Néanmoins, les critiques de la propriété, sur laquelle nous ne reviendrons pas ici, et, de la communauté, ou de l’association, constituent une étape préalable nécessaire selon P.-J. Proudhon en ce qu’elles permettent de délimiter les améliorations et les alternatives théoriques possibles. En 1846, dans le Système des contradictions économiques ou philosophie de la misère, il opère une évaluation critique du principe de communauté 996 qu’il systématise ensuite dans Idée générale de la Révolution au XIX e siècle 997 . P.-J. Proudhon avance les deux raisons économique et morale qui font qu’il s’oppose au développement d’un tel principe (1.1). Ce refus s’explique par ailleurs par la prise en compte de la conception sociale évolutionniste de la société à laquelle adhère P.-J. Proudhon et qu’il développe dans Qu’est-ce que la propriété ? Ou recherches sur le principe du droit et du gouvernement. premier mémoire.
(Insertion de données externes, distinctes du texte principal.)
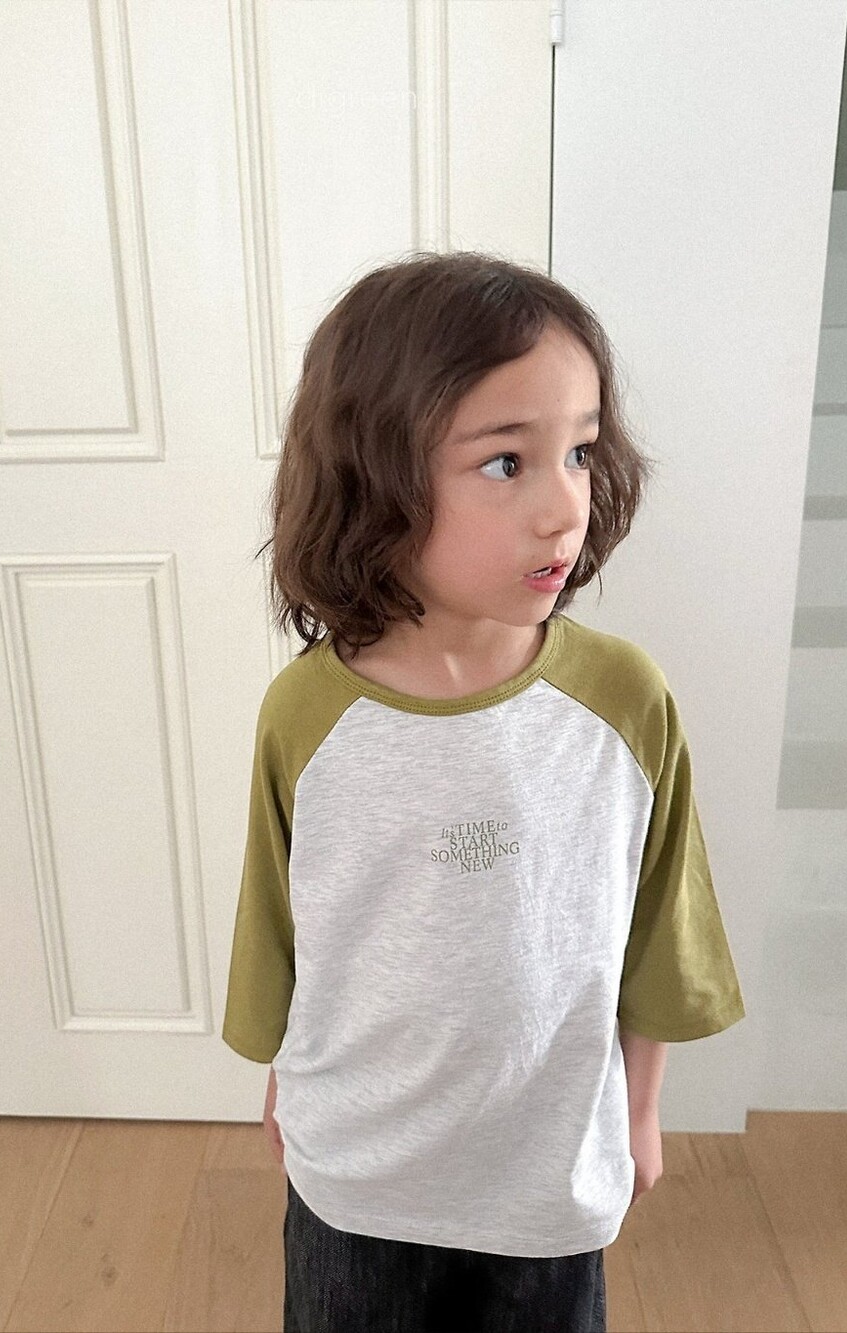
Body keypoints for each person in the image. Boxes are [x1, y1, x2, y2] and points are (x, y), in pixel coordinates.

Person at [221, 251, 746, 1333]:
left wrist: (640, 1108)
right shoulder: (306, 713)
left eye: (580, 452)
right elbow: (286, 919)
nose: (563, 507)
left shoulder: (622, 699)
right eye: (506, 462)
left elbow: (659, 921)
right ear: (375, 474)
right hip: (357, 1176)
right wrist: (282, 1080)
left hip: (545, 1178)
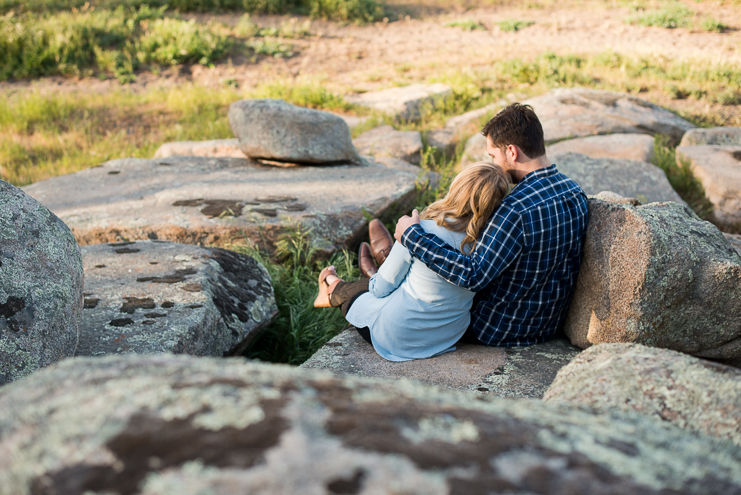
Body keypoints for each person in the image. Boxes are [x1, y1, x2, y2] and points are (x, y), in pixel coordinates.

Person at [395, 103, 588, 347]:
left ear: (512, 152)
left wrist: (413, 237)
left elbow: (473, 274)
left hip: (497, 329)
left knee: (421, 273)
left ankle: (384, 266)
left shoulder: (515, 209)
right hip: (547, 325)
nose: (494, 164)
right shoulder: (574, 191)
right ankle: (383, 264)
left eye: (493, 156)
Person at [314, 162, 511, 361]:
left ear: (456, 190)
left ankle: (332, 285)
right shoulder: (490, 245)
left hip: (397, 337)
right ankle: (378, 266)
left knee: (366, 291)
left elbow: (379, 290)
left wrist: (383, 276)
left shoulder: (420, 231)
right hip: (446, 337)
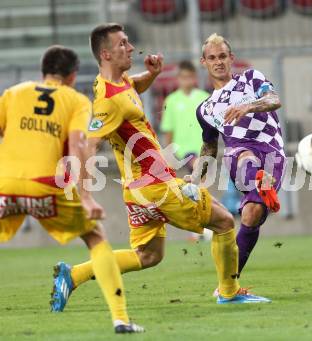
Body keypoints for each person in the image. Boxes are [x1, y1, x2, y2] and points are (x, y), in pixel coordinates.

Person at [53, 23, 270, 309]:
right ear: (106, 54)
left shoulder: (116, 82)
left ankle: (74, 274)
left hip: (137, 191)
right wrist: (84, 195)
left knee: (149, 256)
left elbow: (132, 90)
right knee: (225, 222)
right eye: (123, 44)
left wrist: (152, 75)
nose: (130, 48)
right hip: (157, 186)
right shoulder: (108, 101)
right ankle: (229, 292)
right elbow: (89, 146)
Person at [0, 45, 143, 334]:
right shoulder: (76, 100)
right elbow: (79, 146)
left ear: (43, 71)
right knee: (95, 238)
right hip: (46, 187)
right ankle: (120, 319)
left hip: (7, 184)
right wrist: (87, 197)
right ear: (73, 75)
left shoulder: (13, 93)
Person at [191, 33, 285, 292]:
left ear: (231, 58)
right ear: (204, 62)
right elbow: (210, 145)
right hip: (240, 153)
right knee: (241, 154)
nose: (218, 62)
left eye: (222, 56)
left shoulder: (252, 79)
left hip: (272, 151)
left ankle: (227, 284)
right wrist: (198, 178)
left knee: (251, 214)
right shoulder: (206, 109)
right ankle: (258, 177)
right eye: (212, 58)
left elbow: (274, 100)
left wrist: (248, 107)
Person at [160, 60, 209, 172]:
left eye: (189, 77)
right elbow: (168, 129)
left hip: (204, 148)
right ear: (178, 78)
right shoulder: (171, 100)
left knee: (198, 183)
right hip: (183, 150)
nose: (186, 80)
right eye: (183, 77)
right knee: (197, 172)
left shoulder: (205, 98)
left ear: (195, 77)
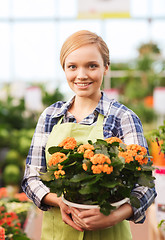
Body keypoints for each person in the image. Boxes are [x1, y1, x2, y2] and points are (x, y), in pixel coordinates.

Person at [22, 30, 156, 240]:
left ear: (106, 67)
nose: (81, 75)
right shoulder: (50, 116)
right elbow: (31, 177)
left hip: (110, 233)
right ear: (64, 69)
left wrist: (114, 216)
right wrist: (58, 201)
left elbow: (146, 185)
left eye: (92, 65)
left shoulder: (123, 117)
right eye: (72, 66)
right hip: (59, 233)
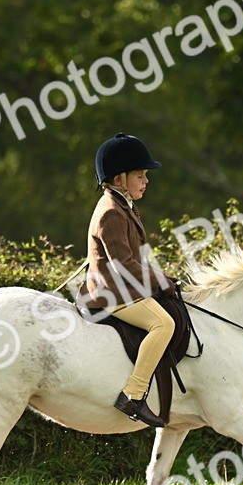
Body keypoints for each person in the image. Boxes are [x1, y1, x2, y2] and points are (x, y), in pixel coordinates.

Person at [79, 133, 174, 428]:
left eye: (145, 175)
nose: (146, 181)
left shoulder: (122, 205)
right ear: (119, 178)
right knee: (164, 324)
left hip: (120, 286)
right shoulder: (112, 212)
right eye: (140, 175)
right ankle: (133, 394)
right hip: (112, 294)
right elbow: (125, 265)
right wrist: (163, 281)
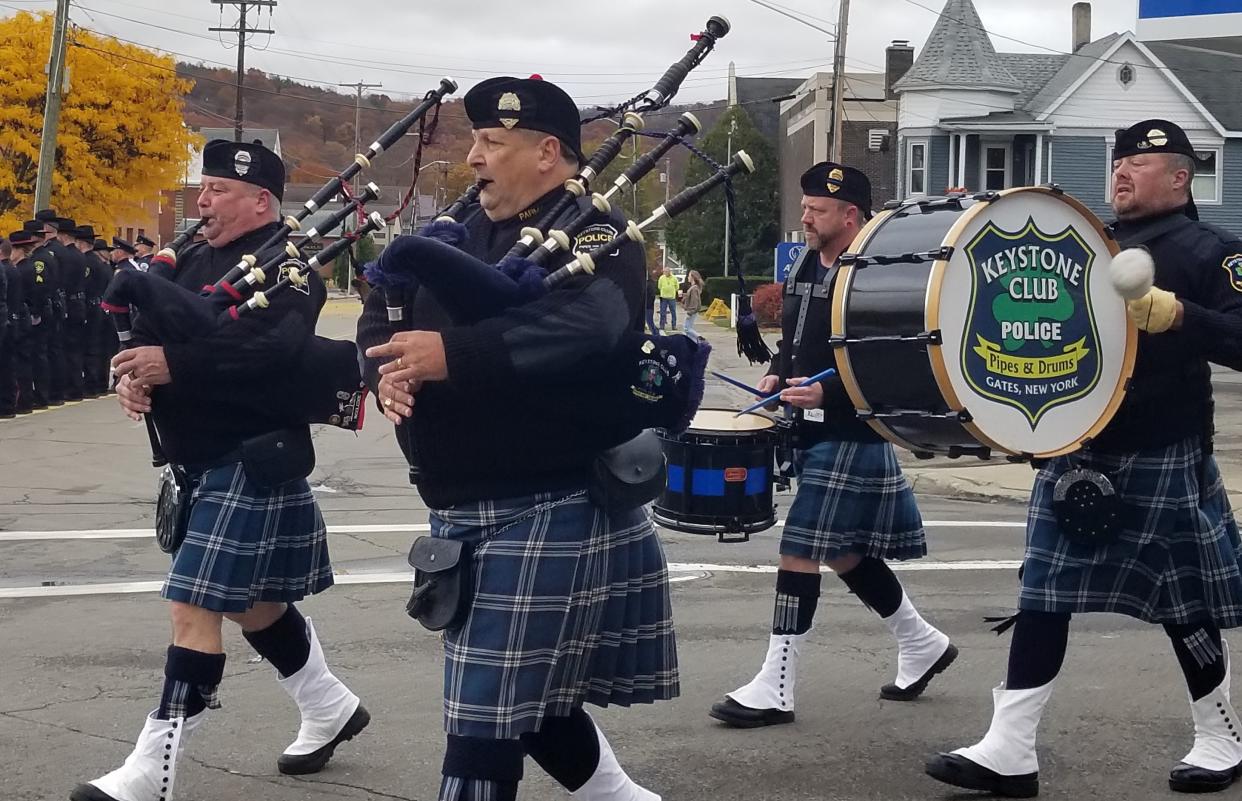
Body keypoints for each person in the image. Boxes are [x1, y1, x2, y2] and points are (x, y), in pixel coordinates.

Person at [357, 74, 677, 801]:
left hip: (545, 501)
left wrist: (449, 356)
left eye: (491, 142)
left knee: (484, 725)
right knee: (531, 706)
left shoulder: (600, 235)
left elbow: (581, 329)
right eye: (473, 140)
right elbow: (384, 308)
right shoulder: (457, 234)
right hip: (459, 504)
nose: (472, 157)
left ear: (547, 153)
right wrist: (387, 372)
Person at [926, 119, 1242, 797]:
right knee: (1044, 592)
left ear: (1181, 176)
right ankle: (1009, 748)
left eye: (1139, 162)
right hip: (1078, 448)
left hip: (1162, 447)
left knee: (1183, 602)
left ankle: (1219, 733)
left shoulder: (1213, 252)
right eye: (1118, 160)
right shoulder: (1087, 244)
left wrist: (1179, 315)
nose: (1121, 171)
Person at [72, 139, 368, 801]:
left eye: (217, 191)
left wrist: (174, 366)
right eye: (203, 189)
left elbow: (266, 351)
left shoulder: (291, 270)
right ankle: (330, 705)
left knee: (193, 604)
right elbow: (148, 328)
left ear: (259, 199)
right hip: (196, 459)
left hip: (251, 457)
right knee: (256, 606)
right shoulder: (191, 259)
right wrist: (133, 376)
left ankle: (155, 769)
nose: (202, 202)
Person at [709, 162, 956, 730]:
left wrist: (826, 388)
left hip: (852, 427)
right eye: (805, 206)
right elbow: (797, 343)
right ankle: (922, 642)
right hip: (812, 427)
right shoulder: (804, 264)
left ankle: (776, 685)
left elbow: (893, 357)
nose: (805, 216)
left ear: (851, 215)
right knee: (844, 551)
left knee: (800, 548)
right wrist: (776, 374)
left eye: (817, 210)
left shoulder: (877, 271)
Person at [11, 227, 51, 411]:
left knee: (22, 360)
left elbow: (34, 294)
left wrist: (34, 313)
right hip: (28, 316)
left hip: (23, 317)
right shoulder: (27, 267)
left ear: (19, 250)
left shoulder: (23, 269)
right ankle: (26, 397)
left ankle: (23, 398)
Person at [681, 269, 704, 338]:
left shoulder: (694, 288)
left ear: (693, 277)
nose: (688, 277)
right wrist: (685, 296)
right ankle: (691, 344)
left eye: (689, 276)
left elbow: (695, 301)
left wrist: (690, 312)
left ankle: (699, 338)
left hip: (691, 311)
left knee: (687, 328)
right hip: (691, 310)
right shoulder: (694, 288)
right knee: (687, 329)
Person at [657, 264, 679, 330]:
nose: (665, 273)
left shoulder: (674, 278)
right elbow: (659, 286)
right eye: (664, 272)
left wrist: (672, 291)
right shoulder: (661, 278)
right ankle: (662, 325)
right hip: (663, 298)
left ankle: (674, 325)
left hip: (672, 298)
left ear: (669, 272)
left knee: (673, 312)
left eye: (666, 271)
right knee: (662, 312)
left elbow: (677, 287)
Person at [645, 266, 660, 334]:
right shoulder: (647, 283)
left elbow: (651, 296)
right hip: (646, 306)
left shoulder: (649, 284)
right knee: (649, 323)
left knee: (650, 323)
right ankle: (656, 333)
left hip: (648, 306)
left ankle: (656, 336)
Il s’agit non d’instituer une organisation économique fondée sur le sentiment de fraternité mais sur un principe de justice qui répond à la fois aux fins d’indépendance et d’émancipation individuelles et de sociabilité (1.2).

Notes
990.

P.-J. Proudhon [1846a, pp. 207-218 ; 1846b, pp. 258-311].

991.

Dans De la création de l’ordre dans l’humanité, ou principes d’organisation politique (1843), P.-J. Proudhon ne fait aucune distinction entre l’association et la communauté ; il utilisera ainsi ces termes de manière indistincte dans sa critique des auteurs « communistes » ; il écrit ainsi « opposant la communauté à la propriété, nous nous prononçons contre ces deux modes de société simpliste », P.-J. Proudhon [1982 (1843), p. 356].

992.

Identifiant l’association à la société, il déclare notamment : « l’association libre, la liberté, qui se borne à maintenir l’égalité dans les moyens de production , et l’équivalence dans les échanges , est la seule forme de société possible, la seule juste, la seule vraie », P.-J. Proudhon [1849 (1840), p. 251].

993.

« La philosophie, c’est-à-dire, la métaphysique, ou, si l’on aime mieux, la logique, est l’algèbre de la société ; l’économie politique est la réalisation de cette algèbre », P.-J. Proudhon [1846b, p. 396].

994.

P.-J. Proudhon [Ibid., p. 401].

995.

P.-J. Proudhon [Ibid., p. 414].

996.

P.-J. Proudhon [Ibid., pp. 258-311]. Il faut aussi ajouter Qu’est-ce que la propriété ? ou recherches sur le principe du droit et du gouvernement. 1 er mémoire qui développe une condamnation des effets de la communauté, P.-J. Proudhon [1849 (1840)].

997.

P.-J. Proudhon [1982 (1851), pp. 155-176].